# [ACTIVITY]
Give the lines below again exactly, starting with the line that holds "Working with an" and going on through the line that holds "Image 3: 3-D".

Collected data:
========================
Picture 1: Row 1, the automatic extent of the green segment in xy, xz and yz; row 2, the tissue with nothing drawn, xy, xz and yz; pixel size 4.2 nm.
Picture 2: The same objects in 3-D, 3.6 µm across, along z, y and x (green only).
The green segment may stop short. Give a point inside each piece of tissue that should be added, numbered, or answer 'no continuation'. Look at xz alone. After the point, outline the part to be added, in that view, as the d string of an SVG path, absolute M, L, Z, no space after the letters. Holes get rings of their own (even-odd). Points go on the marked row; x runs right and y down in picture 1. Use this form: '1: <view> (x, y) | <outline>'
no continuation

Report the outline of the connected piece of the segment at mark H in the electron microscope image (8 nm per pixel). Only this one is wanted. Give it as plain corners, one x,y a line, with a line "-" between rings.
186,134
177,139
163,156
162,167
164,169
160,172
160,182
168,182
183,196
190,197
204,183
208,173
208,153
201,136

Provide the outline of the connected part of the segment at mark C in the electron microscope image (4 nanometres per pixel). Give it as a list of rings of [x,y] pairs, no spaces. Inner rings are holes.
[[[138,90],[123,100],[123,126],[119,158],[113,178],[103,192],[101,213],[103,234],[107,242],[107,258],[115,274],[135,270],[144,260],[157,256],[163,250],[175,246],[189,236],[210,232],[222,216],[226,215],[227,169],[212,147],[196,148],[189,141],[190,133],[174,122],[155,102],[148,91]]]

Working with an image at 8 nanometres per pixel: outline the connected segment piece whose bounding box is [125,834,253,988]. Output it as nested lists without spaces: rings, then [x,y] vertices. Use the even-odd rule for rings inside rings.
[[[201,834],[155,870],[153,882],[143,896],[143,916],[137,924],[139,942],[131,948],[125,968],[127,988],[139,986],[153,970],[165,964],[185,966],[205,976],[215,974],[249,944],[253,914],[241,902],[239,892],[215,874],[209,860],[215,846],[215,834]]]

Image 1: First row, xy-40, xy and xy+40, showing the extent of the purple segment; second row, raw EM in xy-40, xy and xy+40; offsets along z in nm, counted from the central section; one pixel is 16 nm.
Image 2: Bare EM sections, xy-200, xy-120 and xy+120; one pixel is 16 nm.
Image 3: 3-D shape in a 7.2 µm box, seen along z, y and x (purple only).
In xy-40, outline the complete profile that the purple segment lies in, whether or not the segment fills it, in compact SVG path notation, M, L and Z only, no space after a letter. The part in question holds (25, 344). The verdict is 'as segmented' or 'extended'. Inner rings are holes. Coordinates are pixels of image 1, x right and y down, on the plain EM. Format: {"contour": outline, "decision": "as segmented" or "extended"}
========================
# [SOLUTION TO THE EXERCISE]
Working with an image at 8 nanometres per pixel: outline the connected segment piece whose bounding box is [125,834,253,988]. Output it as nested lists without spaces: rings, then [x,y] vertices. Use the even-odd rule for rings inside rings.
[[[201,834],[155,870],[153,882],[143,896],[143,916],[137,924],[139,942],[131,948],[125,968],[127,988],[139,986],[153,970],[165,964],[185,966],[205,976],[215,974],[249,944],[253,914],[241,902],[239,892],[215,874],[209,860],[215,846],[215,834]]]

Image 1: First row, xy-40, xy and xy+40, showing the extent of the purple segment; second row, raw EM in xy-40, xy and xy+40; offsets along z in nm, counted from the central section; one pixel is 16 nm.
Image 2: Bare EM sections, xy-200, xy-120 and xy+120; one pixel is 16 nm.
Image 3: 3-D shape in a 7.2 µm box, seen along z, y and x (purple only).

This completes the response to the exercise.